O museu de Santo Inácio, localizado em frente à prefeitura, é muito pequeno e conta com estrutura precária. O município quer transformá-lo em referência arqueológica, quando for indenizado pela Duke Energy, empresa sucessora da Companhia Energética de São Paulo (Cesp). A companhia precisa compensar Santo Inácio pela construção do lago da hidrelétrica de Taquaruçu, que inundou 60% do sítio arqueológico local.
"Dentro das medidas mitigatórias a serem implantadas pela Duke, está a construção de uma nova sede para o museu, de modo que possamos repatriar o acervo que está em Curitiba", conta a arqueóloga Josilene Aparecida de Oliveira. A intenção, segundo ela, é concentrar em Santo Inácio todo material sobre as reduções jesuíticas.
Josilene diz que, antes da UFPR e do Museu Paranaense, o sítio foi explorado, ainda no século 19, pelos irmãos Keller. Eram franceses que estavam identificando a navegabilidade dos rios. "Passaram no Paranapanema e viram os vestígios da redução e da colônia indígena. A partir disso, temos notícia da retirada de material aqui de Santo Inácio para exposição antropológica", afirma.
Os primeiros moradores da cidade, que começou a ser colonizada em 1924, também exploraram o sítio arqueológico. "Eles viviam em casa de madeira no meio do mato. Começaram a achar tijolos e telhas. Não havia olaria na época, era material produzido na fase das reduções. Essas peças foram reaproveitadas pelos novos moradores", conta.

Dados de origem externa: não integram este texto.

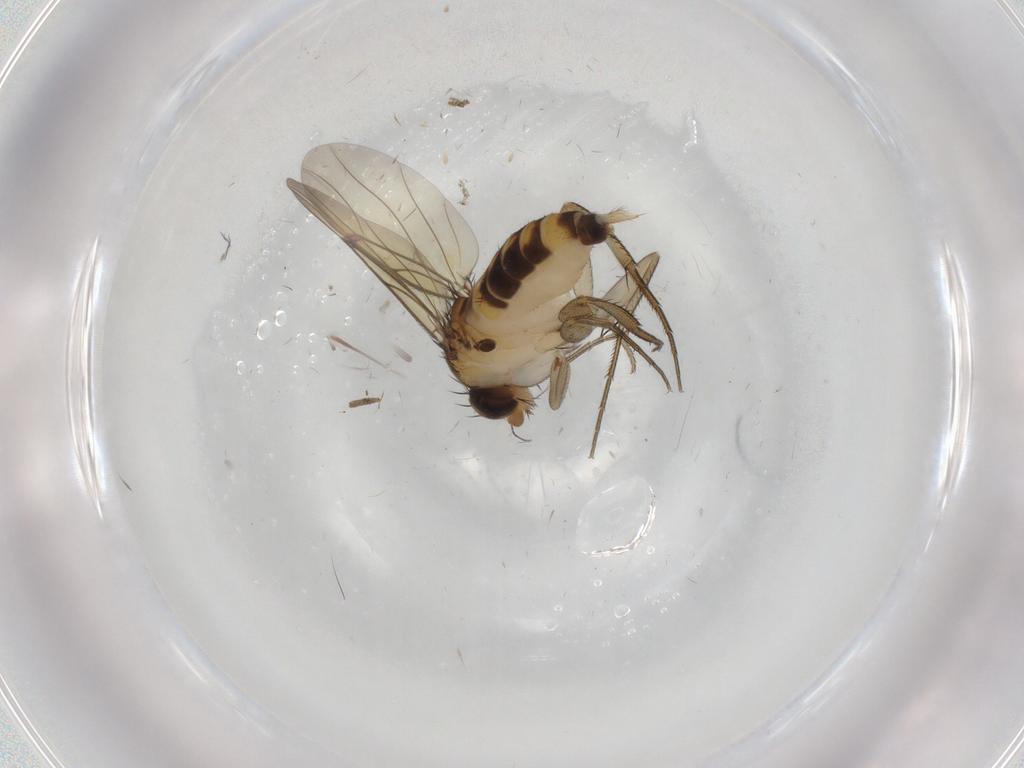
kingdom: Animalia
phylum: Arthropoda
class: Insecta
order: Diptera
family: Phoridae
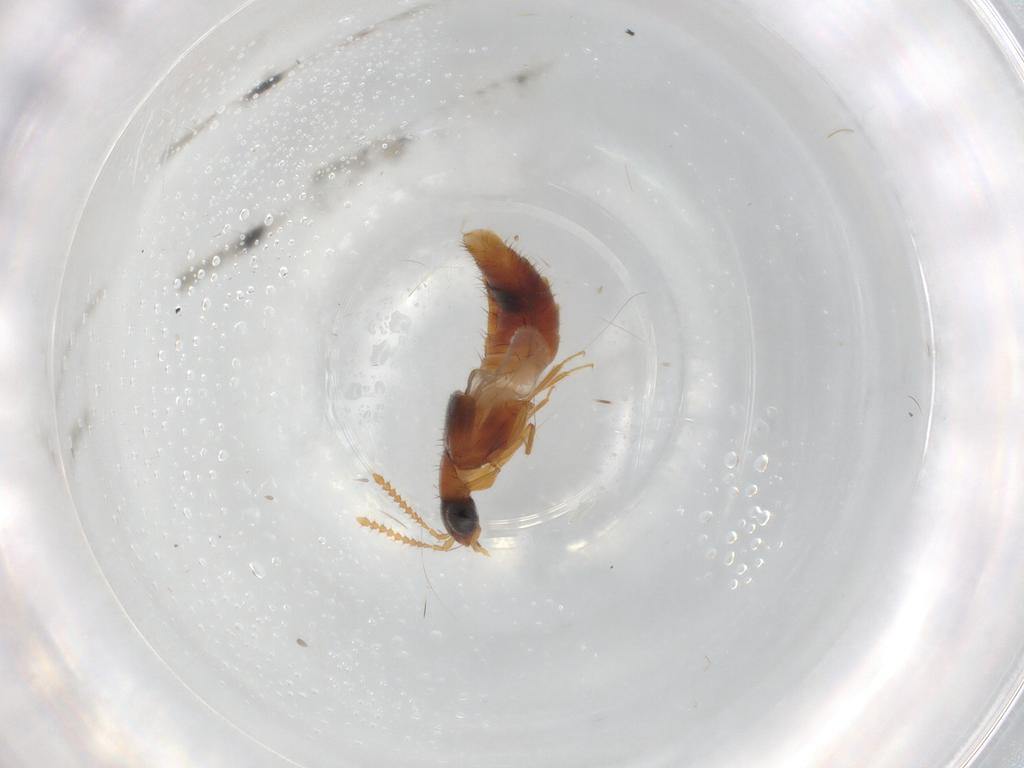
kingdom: Animalia
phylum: Arthropoda
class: Insecta
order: Coleoptera
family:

A arqueóloga mostrou à reportagem um cambuxi bem preservado, recolhido por um morador em 1938 e doado ao museu em 2010. "Seu Eduardo Alcântara estava roçando a mata, quando se deparou com a vasilha, que é de 500 anos atrás", afirma. Outro morador, Benedito Alves de Almeida, era um "pesquisador curioso", que também recolheu muito material. Falecido em 2002, sua família doou 1,2 mil peças ao museu.
Além de construir uma nova sede para o museu, a arqueóloga espera poder realizar novas escavações. "Quando o lago (do reservatório da hidrelétrica) esvazia, a gente consegue ver os fragmentos na barranca. Tem muita coisa para tirar dali ainda", explica. (N.B.)